Удивительно, но есть я хочу. Дома бабушка с мамой уговаривали хоть что-нибудь проглотить, и — неохота. Или путешествие во времени возбуждает аппетит?

В комнате очень чисто, но почти никакой мебели нет: старый стол, линялое кресло, пара стульев и ящик в углу, накрытый блестящей цветной плёнкой.

— Вообще-то Ева никому не разрешает туда залезать, — поясняет девочка, направляясь к ящику. — Еда — это её хозяйство. Но рискнём.

Невольно я пошла вслед за ней. Любопытно посмотреть, что там лежит.

Отец спит, отвернувшись к стенке. Стараясь не очень шуметь, Джоан осторожно сдвигает крышку ящика, и мы видим…

В углу ящика сидит большая серая крыса. Глаза её посверкивают красными злыми точками, в зубах — куриная нога.

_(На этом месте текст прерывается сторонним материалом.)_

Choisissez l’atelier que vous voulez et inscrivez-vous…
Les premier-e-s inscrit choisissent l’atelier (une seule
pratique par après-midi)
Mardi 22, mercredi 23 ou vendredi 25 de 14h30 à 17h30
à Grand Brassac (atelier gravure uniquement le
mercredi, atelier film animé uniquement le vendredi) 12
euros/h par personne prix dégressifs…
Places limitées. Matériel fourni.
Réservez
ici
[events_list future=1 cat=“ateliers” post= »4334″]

Она смотрит на нас и заглатывает куриную ногу, и при этом шевелятся её длинные усы. Я смотрю как заворожённая, мне кажется, что всё это снится, потому что не может быть, чтобы крыса жила в доме, где люди, и вот так бесцеремонно ела, когда на неё смотрят.

— Опять пожаловала, проклятая, — устало говорит девочка и колотит по стенке ящика, — убирайся сейчас же!

Крыса лязгает зубами, будто они у неё из железа, презрительно фыркает, перескакивает через борт и трусит к выходу, унося в пасти даже кость от курицы.

— И ты её не боишься? — вздрагиваю я.

— Боюсь, — пожимает плечами Джоан, — но как с ними, пр-ро-тивными, бороться! Их здесь тьма-тьмущая.